Damning International Tribunals with Faint Praise
I had planned to lurk on the sidelines until the discussion of Ben’s fascinating book moved to the “need” for a new interrogation statute — I, for one, am more than happy to have “interrogation laws that operate only at the highest altitude (nothing cruel or inhumane, nothing that causes severe pain or suffering) but never come down to earth,” if by the tendentious expression “at the highest altitude” we mean “consistent with the Torture Convention.” But I couldn’t let the following comment go, even if it is just an aside in Ben’s response to Peter:
And the more I think about it, the more I suspect that international criminal tribunals–which can get away with not offering defendants the range of procedural rights guaranteed by the Bill of Rights–may be part of the answer to the problem of terrorist trials.
This is the standard neoconservative canard concerning the ICC — though with the added twist that Ben seems to believe that, at least in terms of prosecuting terrorists, the alleged lack of due-process protections at the ICC would be its strength, not its weakness. I recognize that Ben is trying to be magnanimous here toward international law, which plays (as both Peter and Peggy have noted) a very small role in his book. Nevertheless, the comment is both disturbing and misleading. It’s disturbing, because it suggests that the utility of the ICC and other international tribunals would be positively correlated with their unfairness — the greater the resemblance between an international tribunal and the the kangaroo courts (CSRTs, military commissions) favored by the Bush administration, the more useful the tribunal. And it’s inaccurate, because — to quote Monroe Leigh, Kissinger’s legal adviser at the State Department — “[t]he list of due process rights guaranteed by the Rome Statute are, if anything, more detailed and comprehensive than those in the American bill of rights.” Indeed, a defendant at the ICC is guaranteed timely notice of the charges against him, the presumption of innocence, the right against self-incrimination (including a prohibition on adverse inferences from its assertion), the right to counsel, the right to an interpreter, the right to bail, the right to a speedy trial, the right to conduct a defense in person or through counsel, the right to cross-examine witnesses against him and to call witnesses on his behalf, the right to disclosure of exculpatory evidence, proof beyond a reasonable doubt (including the right not to have any burden of proof shifted to him), and the right not to be subjected to any form of duress or coercion or any cruel, inhuman, or degrading punishment. The Rome Statute even guarantees Miranda-like warnings — and requires them whenever there are grounds to believe the suspect committed a crime, not (as in the US) simply when he is subjected to custodial interrogation.

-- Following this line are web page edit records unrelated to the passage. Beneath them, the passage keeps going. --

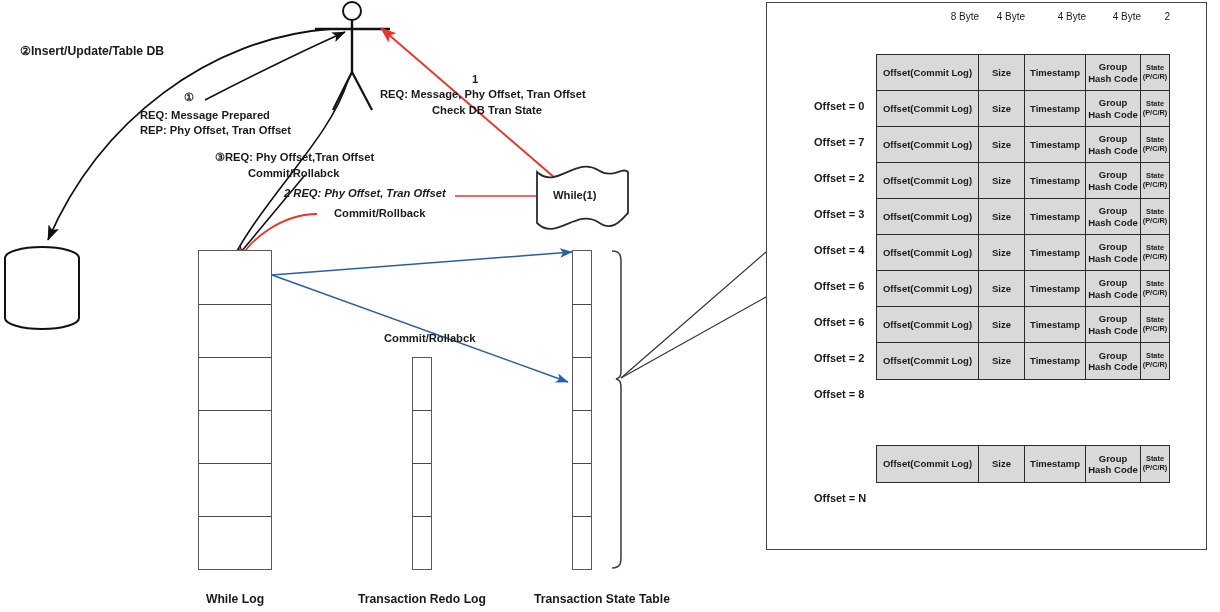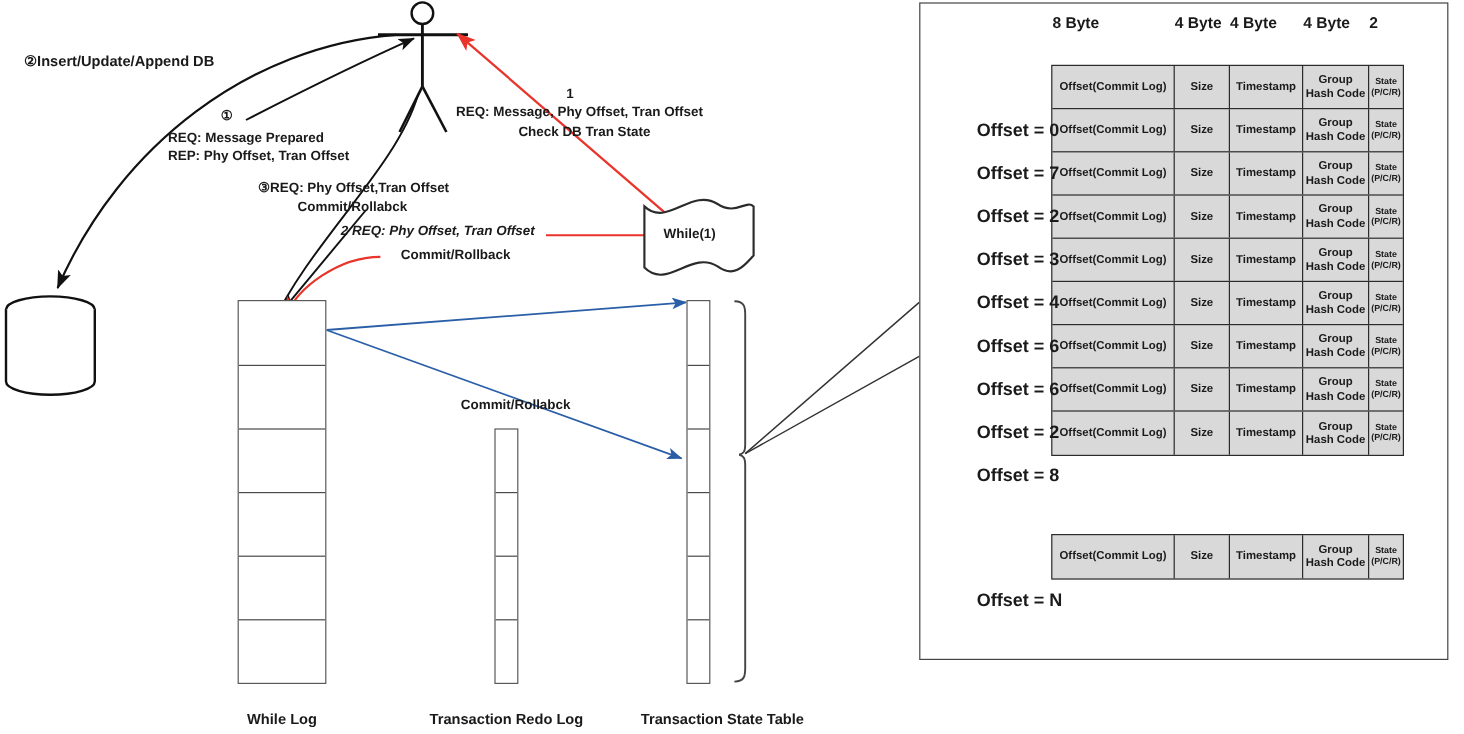--- a/index.html
+++ b/index.html
@@ -43,9 +43,9 @@
   .byte-cell {
     position: absolute;
     top: 0; height: 34px;
-    text-align: left;
-    font-size: 13px;
-    font-weight: 700;
+    text-align: right;
+    font-size: 10px;
+    font-weight: 400;
     color: #1a1a1a;
     padding-top: 1px;
   }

That said, there are two basic differences between the Rome Statute and the Bill of Rights, both of which reflect the influence of the civilian tradition on the Statute (and on the Statutes of the other international tribunals): the absence of a right to trial by jury, and the right of the prosecution to appeal an acquittal. There is no evidence to suggest that judges would be more conviction-prone than juries in terrorism cases; indeed, given laypersons’ understandable fear of terrorism, the opposite is far more likely to be true. That leaves only one difference that supports Ben’s argument, appeals from acquittals. Personally, I prefer the common law — I don’t think it’s fair to subject a defendant to literally years of legal proceedings before he learns his ultimate fate. But I doubt that the right to appeal an aquittal has had more than a negligible impact on the international tribunals’ conviction rates; to the best of my knowledge (and readers should correct me if I’m wrong), only one Appeals Chamber (in East Timor) has ever convicted a defendant who was acquitted on all counts at trial — in the vast majority of cases, an Appeals Chamber has simply reinstated some acquitted counts for a defendant who was otherwise convicted.
The ICC, in short, is the model of procedural fairness. That may, for Ben, disqualify it and international tribunals like it from being “part of the answer to the problem of terrorist trials.” But if international tribunals can only be part of the answer by striving to achieve the level of unfairness already achieved by the CSRTs and military commisisons, they are better off remaining part of the “problem.”